- _WHAT YOU HAVE TO DO_
Rewrite the lines of the records starting at the line that contains "- TP == True positives" and ending at the line that contains "图片是$2048*1024$", with "stagnant" changed to "flat" and everything else left as it is.

- _SUPPLIED DATA_
* * *
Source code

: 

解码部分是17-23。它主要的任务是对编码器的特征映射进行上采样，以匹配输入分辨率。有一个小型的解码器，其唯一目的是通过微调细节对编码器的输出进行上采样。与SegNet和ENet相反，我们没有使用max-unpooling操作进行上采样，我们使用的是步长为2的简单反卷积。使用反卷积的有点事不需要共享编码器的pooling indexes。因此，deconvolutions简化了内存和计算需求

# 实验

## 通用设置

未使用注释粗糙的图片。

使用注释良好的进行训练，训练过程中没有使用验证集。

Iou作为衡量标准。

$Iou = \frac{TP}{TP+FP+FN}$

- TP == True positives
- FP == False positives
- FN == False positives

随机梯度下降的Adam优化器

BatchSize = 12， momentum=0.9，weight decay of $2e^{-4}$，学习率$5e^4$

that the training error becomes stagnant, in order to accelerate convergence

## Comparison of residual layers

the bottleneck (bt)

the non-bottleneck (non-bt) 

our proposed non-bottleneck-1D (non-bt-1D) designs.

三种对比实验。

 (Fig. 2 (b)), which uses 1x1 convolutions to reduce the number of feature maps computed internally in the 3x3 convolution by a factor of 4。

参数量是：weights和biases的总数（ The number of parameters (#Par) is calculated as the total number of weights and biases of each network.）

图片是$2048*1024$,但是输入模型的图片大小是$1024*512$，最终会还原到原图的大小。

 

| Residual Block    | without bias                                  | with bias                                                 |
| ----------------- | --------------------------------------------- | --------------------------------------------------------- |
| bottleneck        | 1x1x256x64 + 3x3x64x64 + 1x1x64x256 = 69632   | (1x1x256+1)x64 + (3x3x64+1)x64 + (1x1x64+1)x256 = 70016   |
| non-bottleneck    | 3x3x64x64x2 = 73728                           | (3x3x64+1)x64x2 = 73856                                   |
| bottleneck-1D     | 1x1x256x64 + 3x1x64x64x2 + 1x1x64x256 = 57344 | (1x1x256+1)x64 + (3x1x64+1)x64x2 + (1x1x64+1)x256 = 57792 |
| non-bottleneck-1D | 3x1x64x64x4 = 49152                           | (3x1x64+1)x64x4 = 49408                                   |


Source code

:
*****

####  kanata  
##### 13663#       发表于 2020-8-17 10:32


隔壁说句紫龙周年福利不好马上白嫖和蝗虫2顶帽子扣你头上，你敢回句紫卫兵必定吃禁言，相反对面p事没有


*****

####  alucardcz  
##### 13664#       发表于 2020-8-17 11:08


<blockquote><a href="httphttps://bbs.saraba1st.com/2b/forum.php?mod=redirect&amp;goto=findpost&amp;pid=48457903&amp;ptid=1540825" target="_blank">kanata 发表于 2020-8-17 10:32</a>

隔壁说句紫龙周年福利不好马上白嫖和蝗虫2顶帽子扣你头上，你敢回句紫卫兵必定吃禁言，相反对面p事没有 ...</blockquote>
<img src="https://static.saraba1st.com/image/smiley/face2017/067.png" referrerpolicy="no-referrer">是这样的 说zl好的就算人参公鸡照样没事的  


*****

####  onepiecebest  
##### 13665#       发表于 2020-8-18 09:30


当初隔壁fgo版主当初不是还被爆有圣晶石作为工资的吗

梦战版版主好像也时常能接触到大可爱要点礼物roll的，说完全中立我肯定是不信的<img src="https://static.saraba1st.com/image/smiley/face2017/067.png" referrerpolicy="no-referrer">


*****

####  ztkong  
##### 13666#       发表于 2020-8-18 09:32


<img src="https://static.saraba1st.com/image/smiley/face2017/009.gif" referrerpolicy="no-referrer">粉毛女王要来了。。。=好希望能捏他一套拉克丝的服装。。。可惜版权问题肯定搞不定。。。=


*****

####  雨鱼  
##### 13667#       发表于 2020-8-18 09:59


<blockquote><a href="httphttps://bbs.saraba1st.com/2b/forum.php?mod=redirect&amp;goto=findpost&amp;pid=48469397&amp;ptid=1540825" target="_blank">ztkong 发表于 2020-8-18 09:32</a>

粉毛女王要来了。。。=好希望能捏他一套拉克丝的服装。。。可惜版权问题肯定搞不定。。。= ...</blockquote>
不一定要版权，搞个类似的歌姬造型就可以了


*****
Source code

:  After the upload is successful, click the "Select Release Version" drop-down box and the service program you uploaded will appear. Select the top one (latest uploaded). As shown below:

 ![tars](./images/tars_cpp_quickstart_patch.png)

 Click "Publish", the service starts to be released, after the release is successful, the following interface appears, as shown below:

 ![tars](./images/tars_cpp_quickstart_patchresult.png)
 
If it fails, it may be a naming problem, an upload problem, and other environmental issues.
* * *
- _TASK RESPONSE_
- TP == True positives
- FP == False positives
- FN == False positives

随机梯度下降的Adam优化器

BatchSize = 12， momentum=0.9，weight decay of $2e^{-4}$，学习率$5e^4$

that the training error becomes flat, in order to accelerate convergence

## Comparison of residual layers

the bottleneck (bt)

the non-bottleneck (non-bt) 

our proposed non-bottleneck-1D (non-bt-1D) designs.

三种对比实验。

 (Fig. 2 (b)), which uses 1x1 convolutions to reduce the number of feature maps computed internally in the 3x3 convolution by a factor of 4。

参数量是：weights和biases的总数（ The number of parameters (#Par) is calculated as the total number of weights and biases of each network.）

图片是$2048*1024$,但是输入模型的图片大小是$1024*512$，最终会还原到原图的大小。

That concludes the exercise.